People don't like Falin
Like... the average person in dungeon meshi doesn't like Falin. She was deeply ostrasized by her home village, in magic school she had zero friends before Marcille and the others generally saw her as strange and a bit offputting.
Characters like Namari and Chilchuck like her well enough but not necessarily more than any other member of their party, including Laios. Neither Kabru nor his party think much of her. The canaries don't give a fuck about her. Toshiro's retainers don't see her as anything else than the weird foreign girl their boss has a crush on.
The reason we think everyone loves Falin is because, despite all the indifferent side characters, the 2 most important and central characters of the story are Laios and Marcille. Who are NOT representative of the average attitudes to Falin! But necromancy georg number 1 and 2 are our main eyes into the story and they love Falin so much that it colours our perspective of the whole world.

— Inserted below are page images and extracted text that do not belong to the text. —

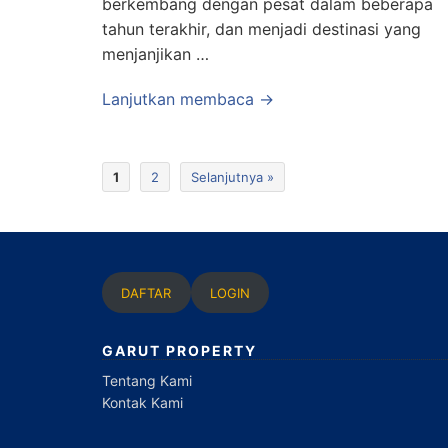
berkembang dengan pesat dalam beberapa
tahun terakhir, dan menjadi destinasi yang
menjanjikan …
Lanjutkan membaca →
1
2
Selanjutnya »
DAFTAR
LOGIN
GARUT PROPERTY
Tentang Kami
Kontak Kami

The only side character who qualifies as liking Falin and not Laios is Toshiro (at least at first, as he ends the story on much better terms with Laios) and that says a lot about his character, with him drifting to the quiet Falin precisely because of her oddness but being both uncomfortable with and deeply jealous of Laios' much more open expression of that oddness. Because he's a repressed guy from a culture where etiquette is incredibly important.
But like I said, that's a specific aspect of him, not to the world at large.
Because there's also people that click more with laios than with Falin.
Kabru, for one, who is initially distrustful of laios but clearly also deeply fascinated by him and drawn to him.
Minor spoilers, and you don't have to read too deeply into this, because I don't think Kabru particularly dislikes Falin or anything. But it's interesting that when he talks about his distrust of the toudens in ch.32 he's talking about them both. But his big friendship declaration in chapter 76 is aimed squarely at Laios, he doesn't say "you and your sister" he says "you"
And Senshi!! He instantly clicks with Laios, well before he does so with anyone else in the party– who he also becomes friends with, it just takes a bit longer– specifically because they bond over their shared special interest in monsters!! Senshi is kind towards Falin and cares for her wellbeing, but he also... doesn't know her. The reason he is even here, helping to save her, is because he and Laios bonded over monsters and he wants to help his new friends out!
Of course, the theme of neurodivergent isolation is very present in Laios' story. I'm not denying that. He does turn people off, without meaning to and unable to fully understand why! But so does Falin. And just like there are people who like her despite of or even because of those traits, there are people who do the same with him.
In conclusion: "Average person loves Falin and hates Laios" factoid actually statistical error. Average person is neutral on both Falin and Laios. Georcille, Laiorg and Geoshiro, who live in the dungeon and think over 10,000 Falin-loving thoughts a day, are statistical outliers adn should not have been counted.